In this campaign, however, United Russia's faux independent candidates faced the task of somehow producing the required signatures from an angry electorate.

Speaking to Meduza in June, Andrei Metelsky, the head of United Russia's Moscow branch who is seeking reelection to the City Duma as an "independent," tried to turn the signature problem into a virtue.

"United Russia wants to show that it's not afraid of challenges, and it's not afraid to reach out to Muscovites to collect signatures," Metelsky said.

The same month, activists with Navalny's team spotted an online advertisement offering 1,000 rubles for signatures. Following the advertisement led the activists to an office where signatures were allegedly being falsified in industrial quantities to support United Russia's "independent" candidates.

Navalny's activists found and filmed a similar operation in support of the United Russia candidate for governor of St. Petersburg, Aleksandr Beglov.

Tools Of Control

Moscow authorities are reportedly using other tools to control the political crisis around the election. Rejected would-be candidates have been repeatedly arrested for participating in unsanctioned demonstrations, often being rearrested just moments after being released on a previous charge.

Navalny himself has alleged that he was poisoned while he was being held. He spent 19 hours in the hospital being treated for what officially was called "an allergic reaction."

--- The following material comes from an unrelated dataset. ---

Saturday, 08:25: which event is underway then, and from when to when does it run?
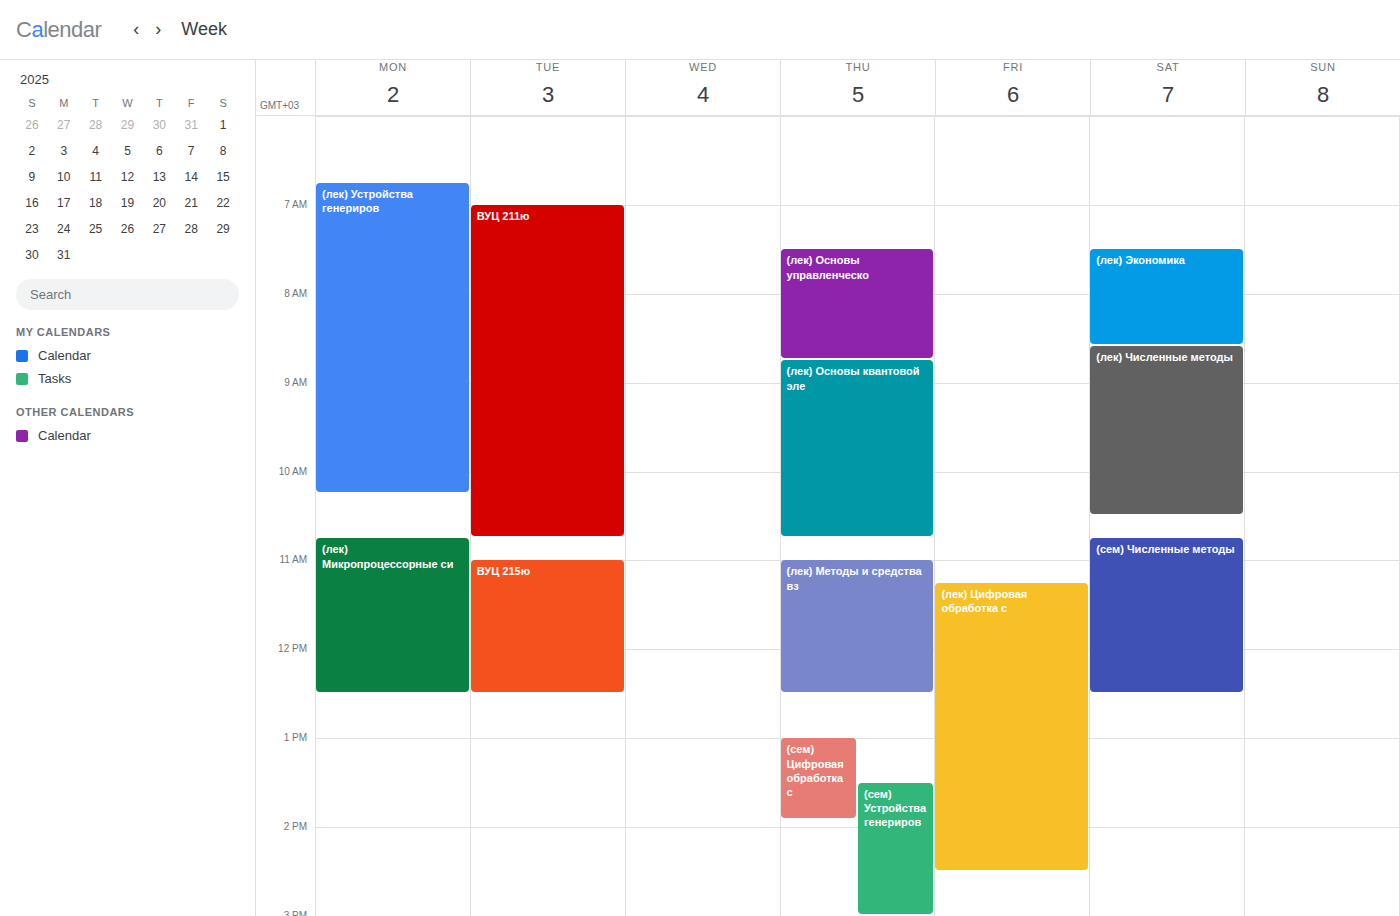
"(лек) Экономика", 07:30 to 08:35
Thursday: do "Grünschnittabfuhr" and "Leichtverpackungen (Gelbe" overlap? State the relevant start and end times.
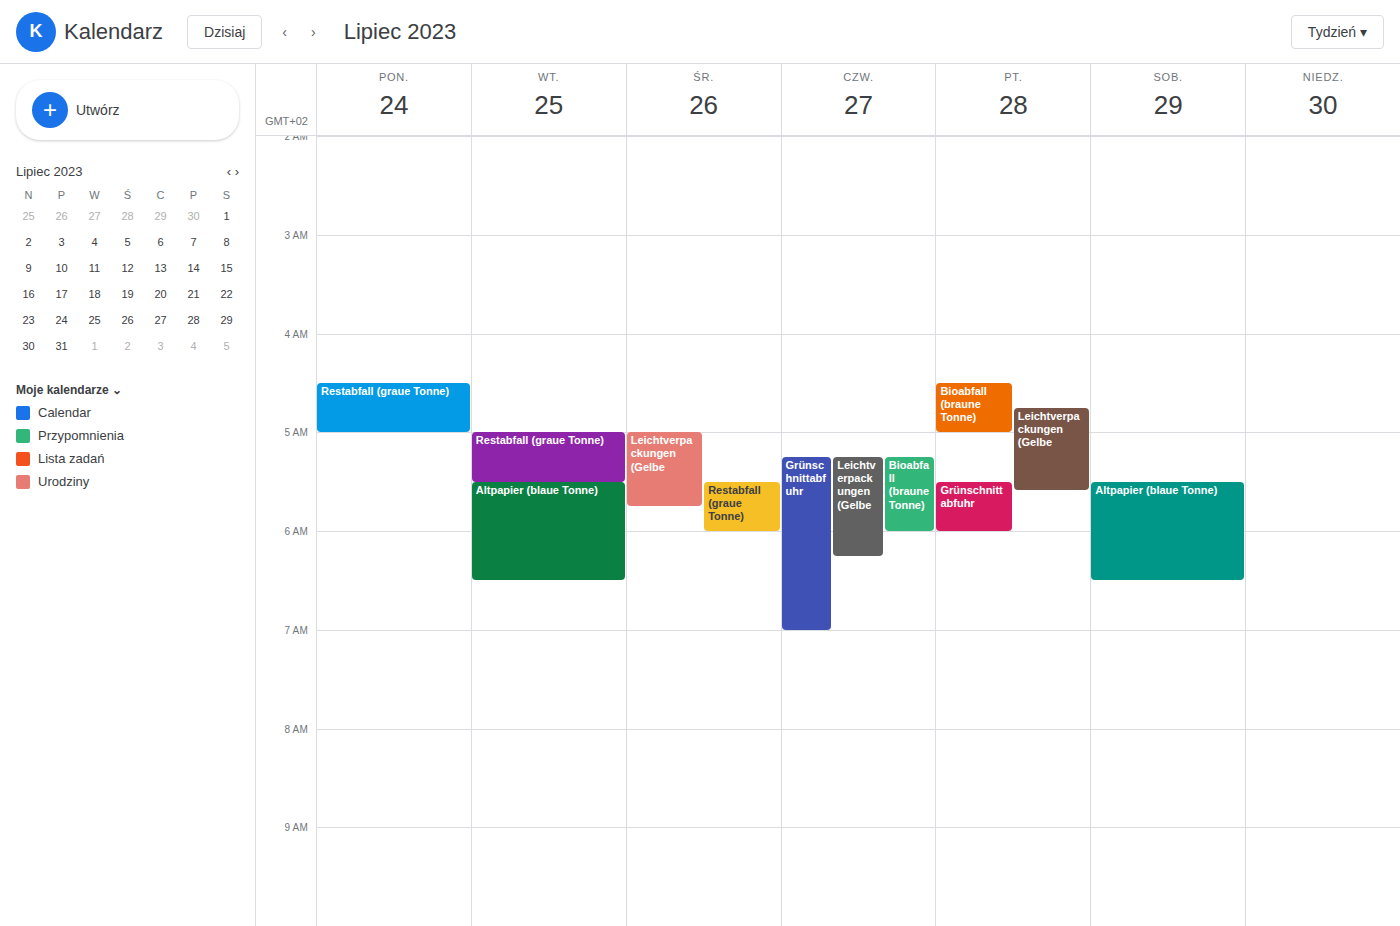
"Grünschnittabfuhr" starts at 5:15 AM, before "Leichtverpackungen (Gelbe" ends at 6:15 AM -- they overlap.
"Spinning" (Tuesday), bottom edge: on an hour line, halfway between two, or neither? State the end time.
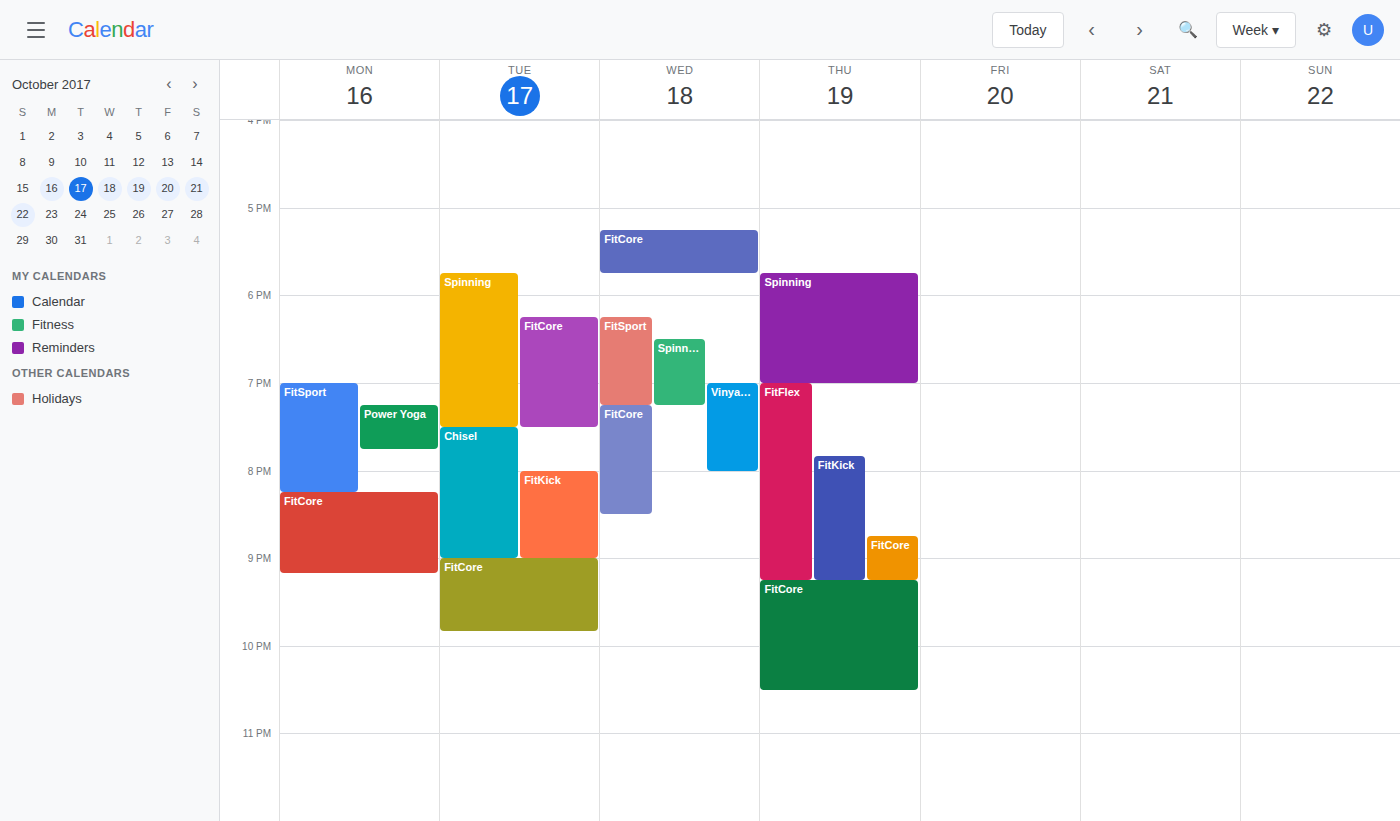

After rejecting an opposition request to hold a demonstration against the rejection of the independent candidates on Moscow's Sakharov Avenue on August 24, the city authorities organized a concert there, supposedly in honor of the 350th anniversary of the Russian flag. The Flag Day holiday, however, was on August 22, and the tricolor flag was first flown in 1667 or 1668, meaning the 350th anniversary has already passed.

Nonetheless, the city administration is reportedly pressuring budget-sector organizations such as schools and hospitals to compel staff to attend the event.

On August 22, the Moscow metro system filed a lawsuit against Navalny and several of the rejected would-be candidates seeking compensation for losses allegedly incurred during the recent demonstrations, when police restricted access to public transport. Earlier the city companies that run the bus lines and that oversee the roads also filed similar suits.

RFE/RL has been declared an "undesirable organization" by the Russian government.